R supports powerful tools to plot z-score according to a given p-value. Thus, to learn about the z score we should know about the p-value. p-value and z scores are called statistical parameters and are used to make statistical calculations.

p-value is the probability of obtaining results at least as extreme as the observed result. Just like probability p-values lie between 0 and 1. If the Null hypothesis of a study comes out to be true then the p-value or calculated probability is the probability of finding the more extreme results.

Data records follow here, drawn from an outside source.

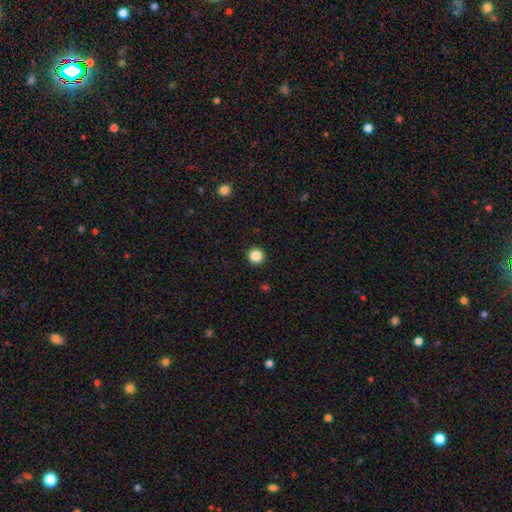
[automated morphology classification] smooth 86%, star or artifact 11%, featured or disk 3%. Down the decision tree: how rounded — round (96%); merging — none (93%).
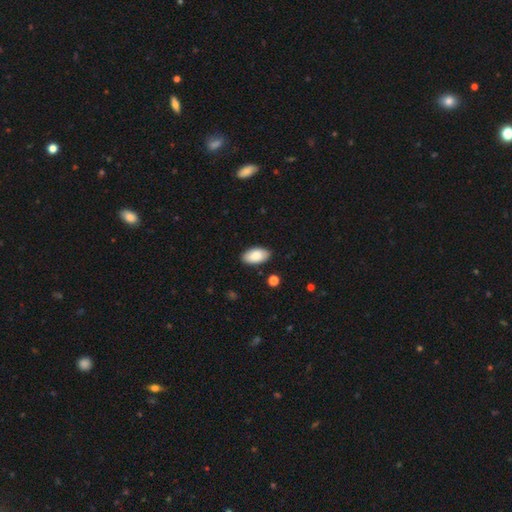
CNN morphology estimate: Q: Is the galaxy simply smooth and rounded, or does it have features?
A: smooth — 86%.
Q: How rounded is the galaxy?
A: in between — 95%.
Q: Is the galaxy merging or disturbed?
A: none — 88%.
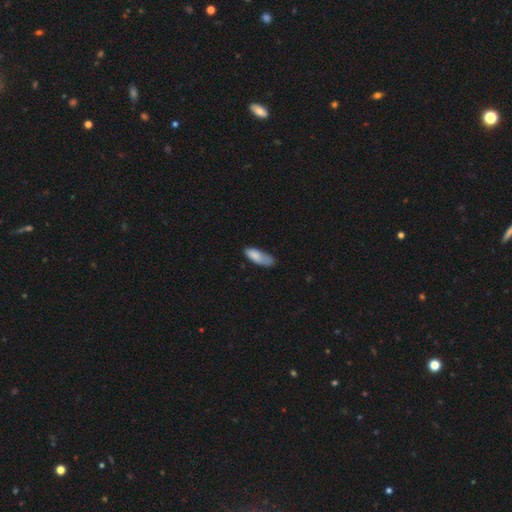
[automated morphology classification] smooth-or-featured: smooth: 82% | featured or disk: 11% | star or artifact: 7%
  how-rounded: in between: 68% | cigar-shaped: 30% | round: 2%
  merging: none: 48% | minor disturbance: 36% | major disturbance: 13% | merger: 4%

z-score describes a value’s relationship to the mean of the group values. Let us take an example to understand the concept of z-score properly:

Consider a case of a class of 25 students. After the exams, the mean score of the class comes out to be 45. If we want to know whether a person who has scored 75 marks in the exam is among 10% of the scorers. In starting, it may seem to be a very tedious calculation. But by knowing the concept of z-scores it can become fairly easy.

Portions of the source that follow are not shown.